Clip description
Four women recall the hardship of raising children during a period of mass unemployment. The government provided a 'baby bundle’ consisting of poor quality clothing.
This clip chosen to be PG
Four women recall the hardship of raising children during a period of mass unemployment. The government provided a 'baby bundle’ consisting of poor quality clothing.
This clip shows Eileen Pittman and Tibby Whalan talking about raising children during the Great Depression (1929–39) in Australia. Eileen Pittman describes the 'baby bundle’ handed out at the government-run baby clinics and how arrowroot biscuits and condensed milk provided a staple diet for children. Tibby Whalan talks about the endless toil involved in running a household with no electricity, running water or money to buy new clothes and shoes at a time when domestic duties and child-rearing were seen as the sole responsibility of women. This is interspersed with black-and-white archival footage and photographs of women and children in the years of the Great Depression, showing them in run-down fibro or corrugated-iron huts, performing domestic tasks and visiting the baby clinic.
This clip starts approximately 6 minutes into the documentary.
Pictures of women and children living in poor conditions. Eileen Pittman is interviewed in a lounge room. There are shots of the sisters in the clinic with children.

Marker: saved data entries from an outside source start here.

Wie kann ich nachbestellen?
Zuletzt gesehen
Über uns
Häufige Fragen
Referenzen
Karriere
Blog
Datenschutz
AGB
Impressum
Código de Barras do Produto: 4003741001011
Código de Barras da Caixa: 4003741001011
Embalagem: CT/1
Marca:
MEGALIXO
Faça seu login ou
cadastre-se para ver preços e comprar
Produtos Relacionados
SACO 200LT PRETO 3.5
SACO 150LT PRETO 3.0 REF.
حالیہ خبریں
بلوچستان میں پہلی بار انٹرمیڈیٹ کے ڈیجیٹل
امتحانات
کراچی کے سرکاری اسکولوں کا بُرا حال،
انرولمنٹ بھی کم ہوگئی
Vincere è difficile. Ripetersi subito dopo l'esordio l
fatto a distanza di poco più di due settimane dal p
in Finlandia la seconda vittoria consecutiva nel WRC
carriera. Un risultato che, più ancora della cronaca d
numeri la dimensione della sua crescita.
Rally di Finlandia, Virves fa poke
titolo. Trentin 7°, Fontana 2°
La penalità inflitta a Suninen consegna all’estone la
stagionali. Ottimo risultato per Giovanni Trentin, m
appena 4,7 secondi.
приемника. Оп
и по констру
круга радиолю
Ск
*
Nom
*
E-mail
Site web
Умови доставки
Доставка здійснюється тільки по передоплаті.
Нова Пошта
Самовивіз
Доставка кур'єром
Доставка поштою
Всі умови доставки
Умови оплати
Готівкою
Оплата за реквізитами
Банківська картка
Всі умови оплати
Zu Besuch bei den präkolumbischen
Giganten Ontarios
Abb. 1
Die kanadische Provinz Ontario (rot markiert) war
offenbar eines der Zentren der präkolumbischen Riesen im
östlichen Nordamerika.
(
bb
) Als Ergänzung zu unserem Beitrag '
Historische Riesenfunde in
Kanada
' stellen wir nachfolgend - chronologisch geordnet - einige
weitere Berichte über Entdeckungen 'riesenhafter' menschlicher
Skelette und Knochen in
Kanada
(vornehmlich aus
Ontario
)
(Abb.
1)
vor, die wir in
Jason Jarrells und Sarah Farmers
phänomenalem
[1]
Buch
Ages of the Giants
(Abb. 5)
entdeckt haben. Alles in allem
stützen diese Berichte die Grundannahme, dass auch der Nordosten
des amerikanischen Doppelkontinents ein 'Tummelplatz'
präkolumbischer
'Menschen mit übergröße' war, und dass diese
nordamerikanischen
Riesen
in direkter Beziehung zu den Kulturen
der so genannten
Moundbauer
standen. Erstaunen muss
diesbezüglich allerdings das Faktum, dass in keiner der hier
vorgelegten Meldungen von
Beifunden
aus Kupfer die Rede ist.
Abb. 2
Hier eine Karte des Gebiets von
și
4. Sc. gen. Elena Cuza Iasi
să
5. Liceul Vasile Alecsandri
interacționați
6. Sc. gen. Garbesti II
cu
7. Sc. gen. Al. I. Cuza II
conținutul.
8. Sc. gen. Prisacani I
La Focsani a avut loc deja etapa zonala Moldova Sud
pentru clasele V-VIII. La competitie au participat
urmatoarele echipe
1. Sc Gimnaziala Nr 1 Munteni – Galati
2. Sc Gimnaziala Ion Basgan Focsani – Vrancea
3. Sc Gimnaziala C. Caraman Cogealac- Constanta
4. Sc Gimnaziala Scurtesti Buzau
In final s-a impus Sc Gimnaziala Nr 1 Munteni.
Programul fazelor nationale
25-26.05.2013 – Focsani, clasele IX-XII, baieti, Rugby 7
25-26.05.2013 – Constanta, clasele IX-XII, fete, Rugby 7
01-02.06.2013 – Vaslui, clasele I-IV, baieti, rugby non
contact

Eileen Pittman Raising children in the Depression. Using the baby clothes, the government handout. The little nighties they gave you, if you put them in the water, it was too hot, they’d go stiff and stand up on their own. And the nappies, were so rough, that you got – this was the government baby bundle they gave you. But you could go to the clinic. The clinic sisters would help you out with clothes and food. But the main milk was condensed milk. That was the main milk that we used then, and arrowroot biscuits.
Tibby Whalan is interviewed at a kitchen table. There are pictures of women washing and working around poor housing with children around them.
Tibby Whalan When I was first married, it wasn’t so much, just two of us, and then there was three of us, and then there was four of us. And I used to cook in a camp oven, I used to boil the washing up in a kerosene tin after I’d carried the water from the creek. And I had galvanised iron tubs to wash with. I bathed the kids in them, I bathed myself in them. It was pretty hard work. Many a time I had to go and chop the wood to start the fire to cook a meal, and I always seemed to be cooking and washing and ironing and mending, and I did that at night time by candlelight or lantern light or kerosene lamp light. Didn’t have any washing machines or electricity or anything else in those days. It was a very primitive life when you come to think of it, and it was a never-ending round of work. There was patching and mending. I can remember sewing patches together to make pants for my little girl, and darning and knitting, of course. I did a lot of knitting. And all the home crafts that you sometimes see today, they’re taught in tech. Well, you learnt those and you had to do them from sheer necessity. The only time I ever got any break from the children was when I went to my mother’s and stayed with my mother. But I didn’t get any emotional support whatsoever or any responsibility for the children. That was my job, I was the woman. The man did the outside work, the woman did the inside.